TEXT UNDER STUDY below:

Any chance storing the excess electricity from the solar panels as cryogenic air for use in an on board Dearman esque engine would mean that the air compressors might not need so much power to add more airflow? Does that make sense?

James Tarquin Davis
22nd August, 2013 @ 03:00 am PDT

To avoid the strong lateral G forces of turns with smaller radii, the seats within the capsule could be made to uniformly swivel parallel to the vector of acceleration. This would be experienced by the passenger as more tolerable anterior-posterior G-forces rather than lateral acceleration.

This could be a passive mechanical-spring correcting seat configuration for simplicity.

Marcus Kornmehl
22nd August, 2013 @ 05:11 am PDT

@Marcus: I assumed that the whole capsule would / could rotate within the cylindrical tube, riding up the sides around the corners much like you do when you slide down a tube slide at a water park, or like the bank on the turns of an oval NASCAR track. If this happens (and it would need to be tightly controlled, I'd guess, at those high velocities) then there is no need to rotate the passengers independently. It would just naturally occur with the capsule's rotation. I think this would be necessary, anyway, with the "ski" design, as you want the relatively narrow skis to be oriented to support such g-forces and avoid contact between the capsule walls and the tube walls.

A bigger challenge that I see is maintaining the precision surfaces of the tube's interior required to maintain a sub-millimeter gap that appears to be needed for the "air bearings" to operate properly, given such high velocities. That sucker's gonna have to be smoother than a baby's bottom, and defect-free along its entire length! Yikes.

MzunguMkubwa
22nd August, 2013 @ 06:01 am PDT

This is one of the best article ever to appear on Gizmg. Thanks due the author for (finally) showing how this scheme can work.

piperTom
22nd August, 2013 @ 07:41 am PDT

Why does this have to be for passengers. A less expensive way of introducing this is technology may be to first use it for mail and freight movement. Likely to be economical and provide a proof of concept this would entail fewer risks. Either a rail line or freight company may be the best to introduce it or be first customers.

Facebook User
22nd August, 2013 @ 07:59 am PDT

The problem is not with the engineering. The problem is the tube costs a fortune to build and without huge subsidizes the operation will not service the interest on the debt incurred to build it. It also lacks flexibility going from San Francisco to LA and an earthquake or terrorist takes out the LA terminal everybody already on their way are screwed; airliners divert to another airport.

This might have some value doing something like tying Chicago's various airports together so you fly into Midway and half an hour later make your connecting flight out of O'Hara.

Slowburn
22nd August, 2013 @ 08:16 am PDT

I like the idea but I don't think the seating position or "hyper-cramped" cabin space is not going to be a real world, viable proposition that the public will embrace.

Is this a transportation system for those in excellent health and fitness only? I know the leaned back position is supposed to be comfortable and saves space but it's not a real world option for the elderly, anyone with respiratory issues, people with weight issues, etc.

End of TEXT UNDER STUDY.

- PROBLEM DESCRIPTION -
Reproduce the portion of the comment thread that begins at the words "Any chance storing" and stops after "than lateral acceleration.", substituting "chairs" for "seats".

AVAILABLE DATA below:

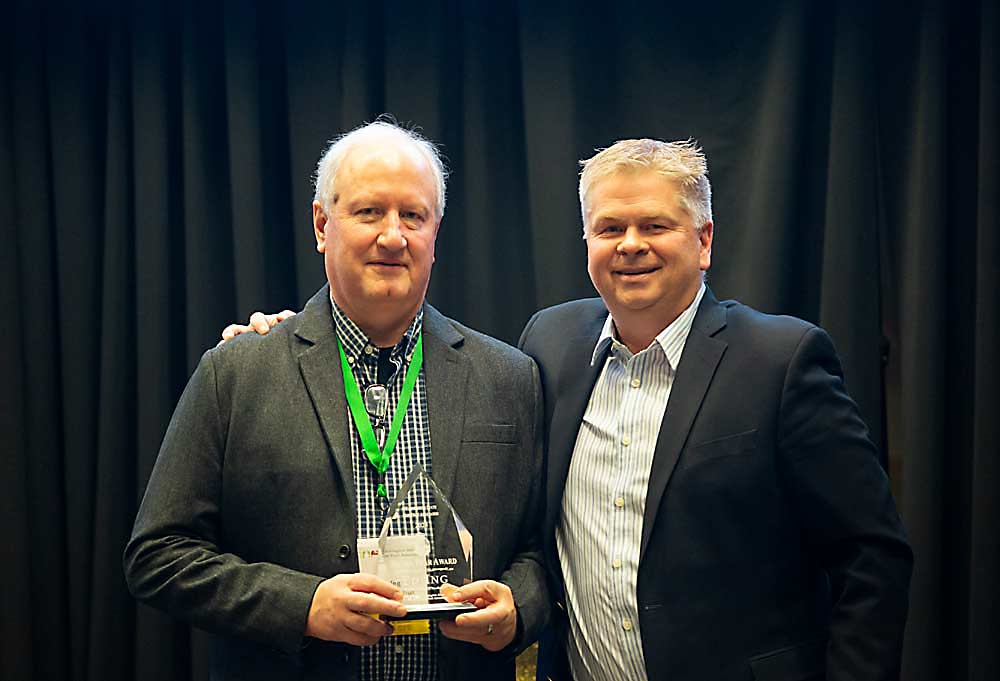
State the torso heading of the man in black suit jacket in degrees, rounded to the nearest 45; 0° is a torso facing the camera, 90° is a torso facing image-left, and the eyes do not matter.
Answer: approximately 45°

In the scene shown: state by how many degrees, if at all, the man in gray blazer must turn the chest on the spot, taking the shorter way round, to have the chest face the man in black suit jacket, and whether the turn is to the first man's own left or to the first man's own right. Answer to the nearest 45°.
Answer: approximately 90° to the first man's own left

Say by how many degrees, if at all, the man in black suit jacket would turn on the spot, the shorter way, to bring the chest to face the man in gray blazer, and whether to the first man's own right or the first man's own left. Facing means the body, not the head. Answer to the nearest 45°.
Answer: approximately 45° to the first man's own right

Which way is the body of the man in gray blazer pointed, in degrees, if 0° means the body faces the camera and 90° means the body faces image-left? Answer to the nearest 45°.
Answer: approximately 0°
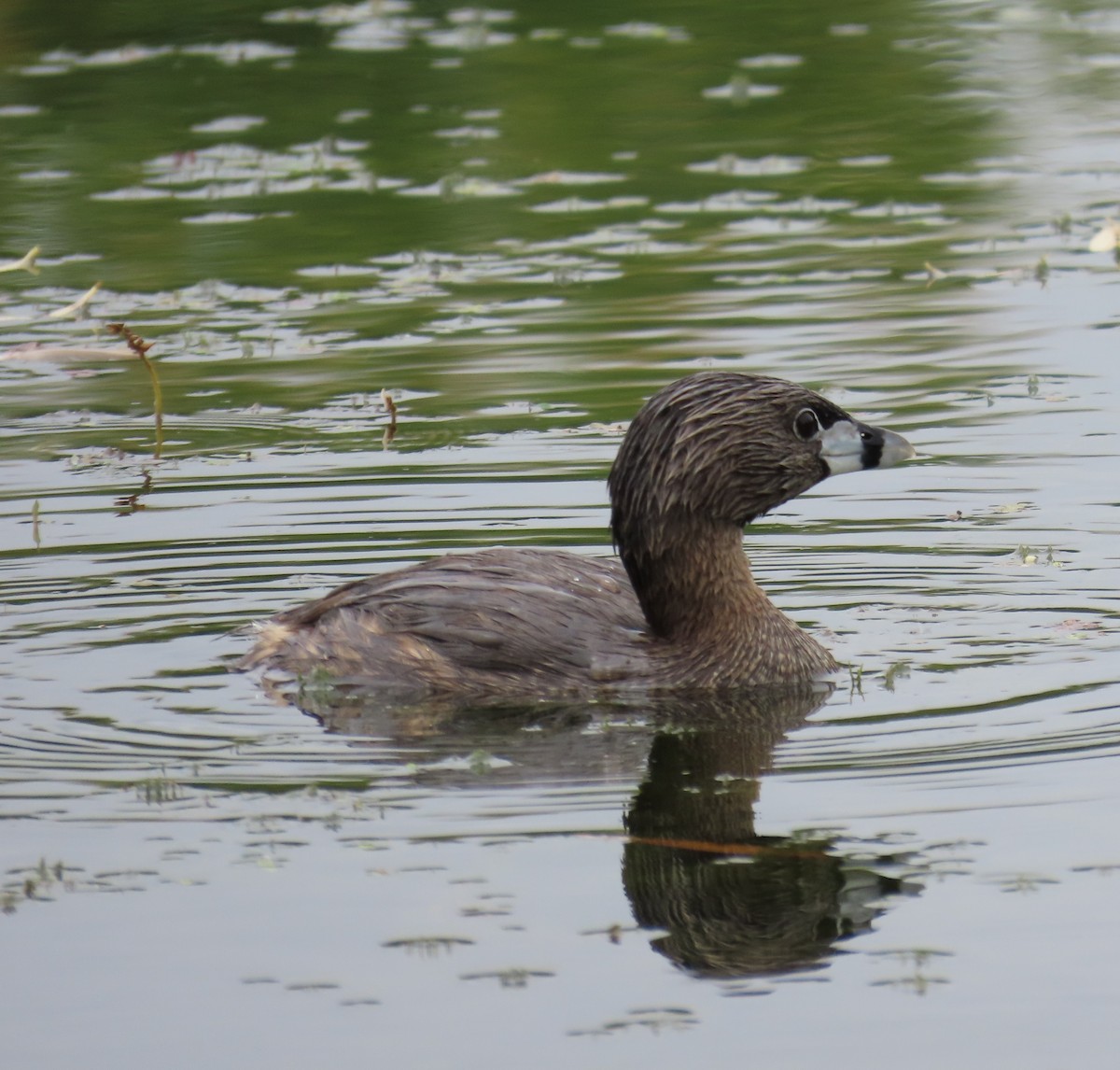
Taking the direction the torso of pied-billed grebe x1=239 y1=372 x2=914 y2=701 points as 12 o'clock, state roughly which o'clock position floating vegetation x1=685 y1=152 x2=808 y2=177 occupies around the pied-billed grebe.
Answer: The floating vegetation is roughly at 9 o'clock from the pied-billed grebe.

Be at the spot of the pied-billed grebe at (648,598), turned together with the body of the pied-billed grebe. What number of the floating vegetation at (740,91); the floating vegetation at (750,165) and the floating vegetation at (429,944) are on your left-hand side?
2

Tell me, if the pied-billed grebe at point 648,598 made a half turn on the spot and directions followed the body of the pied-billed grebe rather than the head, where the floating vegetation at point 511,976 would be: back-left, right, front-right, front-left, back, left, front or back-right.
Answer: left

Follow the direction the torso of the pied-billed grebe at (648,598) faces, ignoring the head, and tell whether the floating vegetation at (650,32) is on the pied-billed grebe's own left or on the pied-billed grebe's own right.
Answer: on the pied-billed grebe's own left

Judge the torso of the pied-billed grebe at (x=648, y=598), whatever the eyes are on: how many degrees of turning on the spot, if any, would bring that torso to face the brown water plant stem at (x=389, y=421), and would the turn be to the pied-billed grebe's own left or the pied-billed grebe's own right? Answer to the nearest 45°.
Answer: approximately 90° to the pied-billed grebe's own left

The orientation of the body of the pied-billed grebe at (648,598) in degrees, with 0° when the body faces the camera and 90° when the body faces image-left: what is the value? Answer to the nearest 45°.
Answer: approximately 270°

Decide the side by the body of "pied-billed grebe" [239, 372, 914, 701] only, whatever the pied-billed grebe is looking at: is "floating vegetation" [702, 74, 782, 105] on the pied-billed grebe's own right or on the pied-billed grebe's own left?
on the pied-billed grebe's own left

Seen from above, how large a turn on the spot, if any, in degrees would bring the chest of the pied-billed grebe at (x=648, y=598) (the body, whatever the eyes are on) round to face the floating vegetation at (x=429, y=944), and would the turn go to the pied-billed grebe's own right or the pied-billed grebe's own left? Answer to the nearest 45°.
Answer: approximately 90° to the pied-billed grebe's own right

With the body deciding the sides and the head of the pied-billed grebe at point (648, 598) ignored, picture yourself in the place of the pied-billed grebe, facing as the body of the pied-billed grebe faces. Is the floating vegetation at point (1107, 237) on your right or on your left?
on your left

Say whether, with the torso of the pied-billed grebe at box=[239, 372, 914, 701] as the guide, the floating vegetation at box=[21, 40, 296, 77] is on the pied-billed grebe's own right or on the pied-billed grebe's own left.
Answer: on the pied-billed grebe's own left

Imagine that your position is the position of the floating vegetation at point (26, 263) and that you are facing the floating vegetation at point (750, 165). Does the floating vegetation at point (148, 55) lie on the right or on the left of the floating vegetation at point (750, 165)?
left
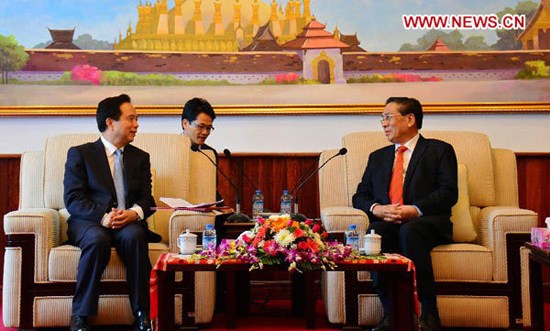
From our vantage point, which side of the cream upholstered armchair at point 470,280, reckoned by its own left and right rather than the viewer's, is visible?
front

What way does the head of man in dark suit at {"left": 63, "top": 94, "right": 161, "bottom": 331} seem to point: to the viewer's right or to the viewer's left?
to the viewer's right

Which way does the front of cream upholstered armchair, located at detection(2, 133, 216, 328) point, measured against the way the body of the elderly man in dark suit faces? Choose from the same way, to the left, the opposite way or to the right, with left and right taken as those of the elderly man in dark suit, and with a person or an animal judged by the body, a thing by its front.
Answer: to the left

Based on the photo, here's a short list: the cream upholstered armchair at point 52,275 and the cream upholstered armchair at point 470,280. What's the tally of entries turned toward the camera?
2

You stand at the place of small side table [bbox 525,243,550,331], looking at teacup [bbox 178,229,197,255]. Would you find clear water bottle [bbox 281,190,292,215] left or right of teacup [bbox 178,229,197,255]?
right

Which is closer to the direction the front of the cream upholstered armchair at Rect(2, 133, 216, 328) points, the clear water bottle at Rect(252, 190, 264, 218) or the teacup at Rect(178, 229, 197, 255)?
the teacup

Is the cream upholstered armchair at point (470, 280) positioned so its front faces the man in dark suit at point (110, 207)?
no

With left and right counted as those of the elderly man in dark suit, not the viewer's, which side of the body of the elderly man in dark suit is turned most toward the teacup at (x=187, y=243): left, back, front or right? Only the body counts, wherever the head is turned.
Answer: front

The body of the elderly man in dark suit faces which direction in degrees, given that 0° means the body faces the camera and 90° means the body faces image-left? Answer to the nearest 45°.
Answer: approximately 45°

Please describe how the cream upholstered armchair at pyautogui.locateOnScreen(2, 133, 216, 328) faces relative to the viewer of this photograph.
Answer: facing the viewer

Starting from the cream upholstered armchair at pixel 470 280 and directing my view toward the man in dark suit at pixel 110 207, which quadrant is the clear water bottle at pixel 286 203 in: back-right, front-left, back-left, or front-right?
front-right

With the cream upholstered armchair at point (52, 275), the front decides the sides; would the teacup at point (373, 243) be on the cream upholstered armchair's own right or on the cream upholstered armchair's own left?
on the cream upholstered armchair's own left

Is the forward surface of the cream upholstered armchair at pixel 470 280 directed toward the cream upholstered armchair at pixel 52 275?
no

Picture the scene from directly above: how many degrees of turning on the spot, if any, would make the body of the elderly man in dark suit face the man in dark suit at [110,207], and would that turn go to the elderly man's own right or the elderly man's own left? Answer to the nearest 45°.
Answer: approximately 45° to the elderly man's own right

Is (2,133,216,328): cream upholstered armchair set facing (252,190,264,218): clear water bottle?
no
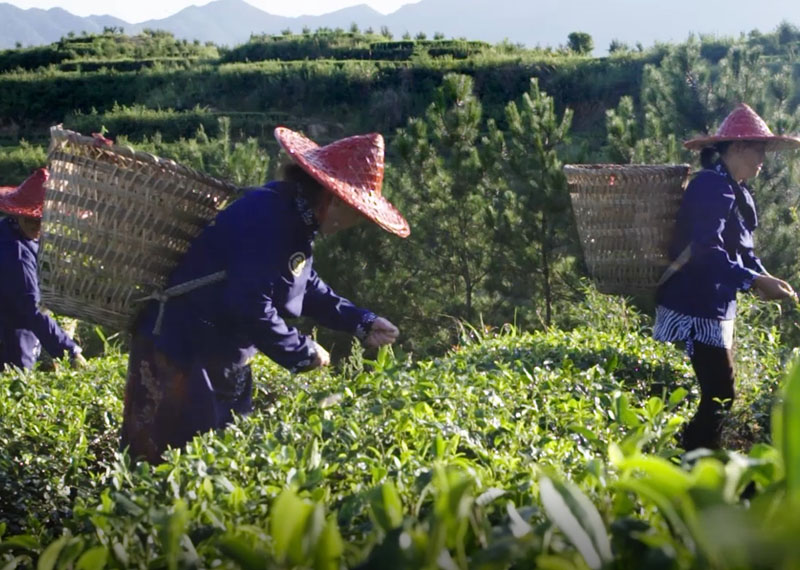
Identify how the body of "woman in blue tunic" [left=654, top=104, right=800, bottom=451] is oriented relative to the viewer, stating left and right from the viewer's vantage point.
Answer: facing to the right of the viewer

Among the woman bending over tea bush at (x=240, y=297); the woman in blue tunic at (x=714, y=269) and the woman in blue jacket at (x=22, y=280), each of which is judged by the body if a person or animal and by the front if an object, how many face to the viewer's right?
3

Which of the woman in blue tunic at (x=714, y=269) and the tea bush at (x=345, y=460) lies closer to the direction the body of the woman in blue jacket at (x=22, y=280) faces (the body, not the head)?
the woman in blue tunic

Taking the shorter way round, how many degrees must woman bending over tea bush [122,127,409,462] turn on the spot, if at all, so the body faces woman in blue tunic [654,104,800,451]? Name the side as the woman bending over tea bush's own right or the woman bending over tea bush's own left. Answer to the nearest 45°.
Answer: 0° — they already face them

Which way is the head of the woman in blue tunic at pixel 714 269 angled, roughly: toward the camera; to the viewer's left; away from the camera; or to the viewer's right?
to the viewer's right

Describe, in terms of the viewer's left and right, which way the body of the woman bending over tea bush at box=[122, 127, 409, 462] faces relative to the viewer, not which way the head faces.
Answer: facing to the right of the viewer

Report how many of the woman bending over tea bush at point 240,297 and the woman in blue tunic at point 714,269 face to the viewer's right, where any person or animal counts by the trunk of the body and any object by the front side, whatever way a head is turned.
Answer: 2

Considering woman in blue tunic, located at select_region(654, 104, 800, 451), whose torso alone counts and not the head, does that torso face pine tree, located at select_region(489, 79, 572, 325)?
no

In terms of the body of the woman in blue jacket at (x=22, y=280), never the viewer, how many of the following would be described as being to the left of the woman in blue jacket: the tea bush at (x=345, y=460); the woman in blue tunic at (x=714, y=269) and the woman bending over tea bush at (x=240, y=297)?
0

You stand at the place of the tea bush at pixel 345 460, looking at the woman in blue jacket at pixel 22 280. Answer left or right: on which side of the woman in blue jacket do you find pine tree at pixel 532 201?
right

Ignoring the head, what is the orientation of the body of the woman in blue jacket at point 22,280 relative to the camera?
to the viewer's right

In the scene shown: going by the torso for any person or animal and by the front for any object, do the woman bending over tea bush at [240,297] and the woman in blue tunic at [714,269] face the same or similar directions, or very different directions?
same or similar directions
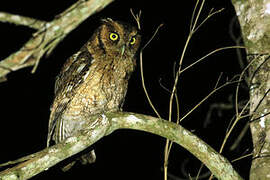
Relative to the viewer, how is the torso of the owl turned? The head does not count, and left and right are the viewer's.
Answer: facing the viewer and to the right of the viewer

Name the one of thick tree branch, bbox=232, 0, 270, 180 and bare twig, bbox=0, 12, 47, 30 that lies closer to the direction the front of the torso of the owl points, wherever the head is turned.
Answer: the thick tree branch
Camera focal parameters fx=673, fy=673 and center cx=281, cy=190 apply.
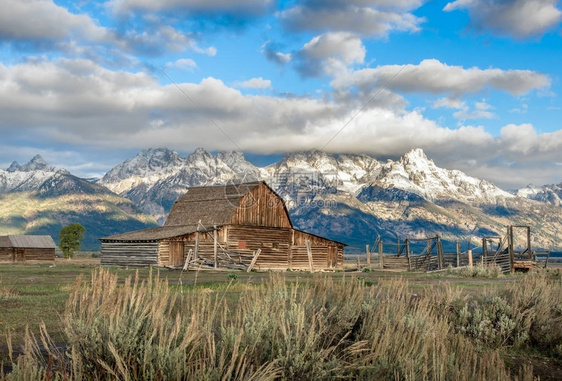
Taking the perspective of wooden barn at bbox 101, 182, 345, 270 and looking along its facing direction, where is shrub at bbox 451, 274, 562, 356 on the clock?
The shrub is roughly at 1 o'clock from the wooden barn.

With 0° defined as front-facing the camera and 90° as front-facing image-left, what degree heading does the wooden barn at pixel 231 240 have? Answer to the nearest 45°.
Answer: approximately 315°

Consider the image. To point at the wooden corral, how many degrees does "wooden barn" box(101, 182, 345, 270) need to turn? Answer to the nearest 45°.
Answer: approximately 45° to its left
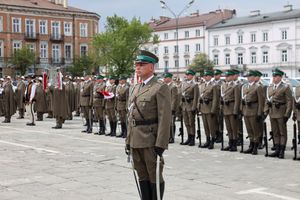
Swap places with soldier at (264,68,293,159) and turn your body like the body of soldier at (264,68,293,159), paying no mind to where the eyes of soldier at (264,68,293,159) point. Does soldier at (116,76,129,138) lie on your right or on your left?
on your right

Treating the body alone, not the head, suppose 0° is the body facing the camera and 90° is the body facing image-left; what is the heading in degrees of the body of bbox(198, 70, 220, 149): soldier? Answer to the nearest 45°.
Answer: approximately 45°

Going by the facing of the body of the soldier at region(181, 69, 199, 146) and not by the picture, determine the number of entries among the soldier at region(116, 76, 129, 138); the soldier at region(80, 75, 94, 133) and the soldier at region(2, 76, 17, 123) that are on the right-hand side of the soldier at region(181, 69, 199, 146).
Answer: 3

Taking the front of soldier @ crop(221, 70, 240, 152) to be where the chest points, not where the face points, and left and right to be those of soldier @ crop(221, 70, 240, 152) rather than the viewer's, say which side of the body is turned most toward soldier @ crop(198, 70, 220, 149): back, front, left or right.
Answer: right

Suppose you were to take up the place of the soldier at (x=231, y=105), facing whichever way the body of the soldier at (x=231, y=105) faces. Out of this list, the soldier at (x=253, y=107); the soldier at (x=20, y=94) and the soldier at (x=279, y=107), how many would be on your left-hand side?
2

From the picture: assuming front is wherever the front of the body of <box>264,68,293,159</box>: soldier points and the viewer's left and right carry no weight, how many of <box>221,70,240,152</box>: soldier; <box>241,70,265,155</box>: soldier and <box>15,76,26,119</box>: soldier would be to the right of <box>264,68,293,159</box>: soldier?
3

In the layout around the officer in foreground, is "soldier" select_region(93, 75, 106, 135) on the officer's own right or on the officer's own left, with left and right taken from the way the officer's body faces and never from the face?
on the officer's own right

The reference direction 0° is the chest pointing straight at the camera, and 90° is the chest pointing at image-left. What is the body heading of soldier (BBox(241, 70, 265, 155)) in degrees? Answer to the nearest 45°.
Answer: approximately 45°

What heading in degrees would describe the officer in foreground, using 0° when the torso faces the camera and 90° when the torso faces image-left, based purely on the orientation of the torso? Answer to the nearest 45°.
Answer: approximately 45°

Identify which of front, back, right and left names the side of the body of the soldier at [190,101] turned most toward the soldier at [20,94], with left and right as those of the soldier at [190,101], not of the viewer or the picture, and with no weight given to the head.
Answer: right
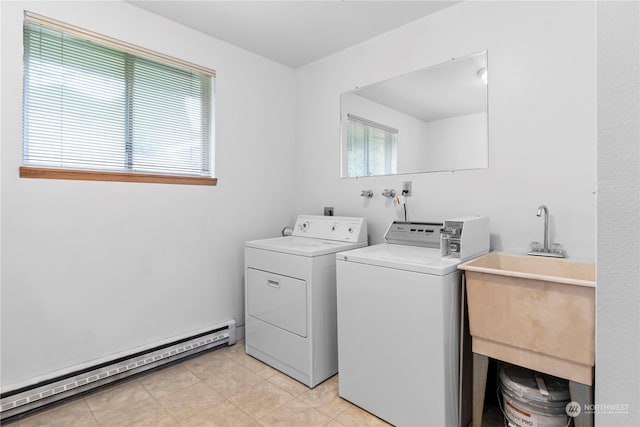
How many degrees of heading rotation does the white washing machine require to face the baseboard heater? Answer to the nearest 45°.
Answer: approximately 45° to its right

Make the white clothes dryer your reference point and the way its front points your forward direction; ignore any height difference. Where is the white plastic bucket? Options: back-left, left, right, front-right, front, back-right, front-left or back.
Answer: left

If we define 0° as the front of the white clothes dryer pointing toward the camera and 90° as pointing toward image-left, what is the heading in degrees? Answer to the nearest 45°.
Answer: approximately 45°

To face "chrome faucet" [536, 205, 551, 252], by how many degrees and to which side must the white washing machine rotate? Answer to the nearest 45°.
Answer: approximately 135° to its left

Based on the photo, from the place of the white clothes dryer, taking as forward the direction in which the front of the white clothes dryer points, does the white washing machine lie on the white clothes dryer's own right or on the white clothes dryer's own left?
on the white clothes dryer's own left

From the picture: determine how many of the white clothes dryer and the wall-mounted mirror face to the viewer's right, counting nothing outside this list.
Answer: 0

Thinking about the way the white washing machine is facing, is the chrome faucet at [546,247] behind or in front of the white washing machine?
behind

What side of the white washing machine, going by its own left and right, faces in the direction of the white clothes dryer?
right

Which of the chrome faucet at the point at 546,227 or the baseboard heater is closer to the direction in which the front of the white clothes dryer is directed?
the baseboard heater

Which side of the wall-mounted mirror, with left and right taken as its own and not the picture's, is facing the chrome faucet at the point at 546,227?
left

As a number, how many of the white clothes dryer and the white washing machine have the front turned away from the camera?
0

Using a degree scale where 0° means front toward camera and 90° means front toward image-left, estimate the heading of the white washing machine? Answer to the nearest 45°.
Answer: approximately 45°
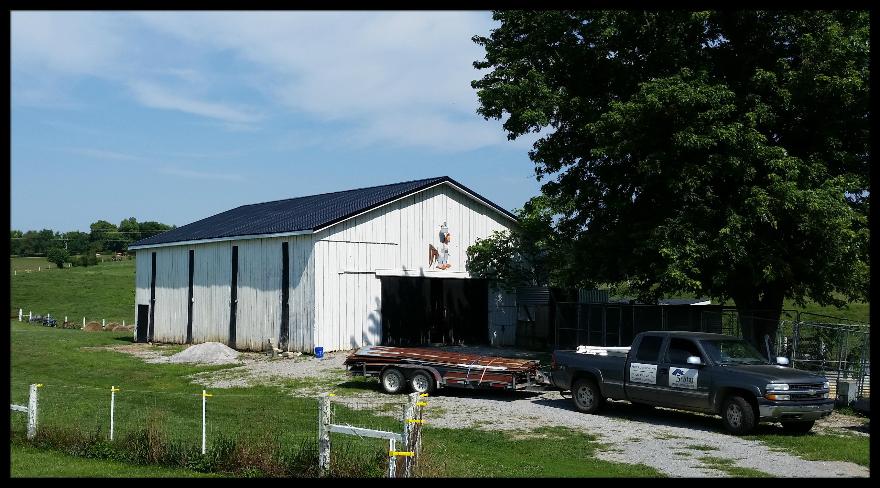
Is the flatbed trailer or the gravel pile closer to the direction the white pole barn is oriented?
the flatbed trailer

End of AVAILABLE DATA.

- EXERCISE RESPONSE -
Any chance storing the excess electricity from the solar panels as cryogenic air for use in an on board Dearman esque engine would mean that the air compressors might not need so much power to add more airflow? Does that make sense?

James Tarquin Davis
22nd August, 2013 @ 03:00 am PDT

To avoid the strong lateral G forces of turns with smaller radii, the chairs within the capsule could be made to uniformly swivel parallel to the vector of acceleration. This would be experienced by the passenger as more tolerable anterior-posterior G-forces rather than lateral acceleration.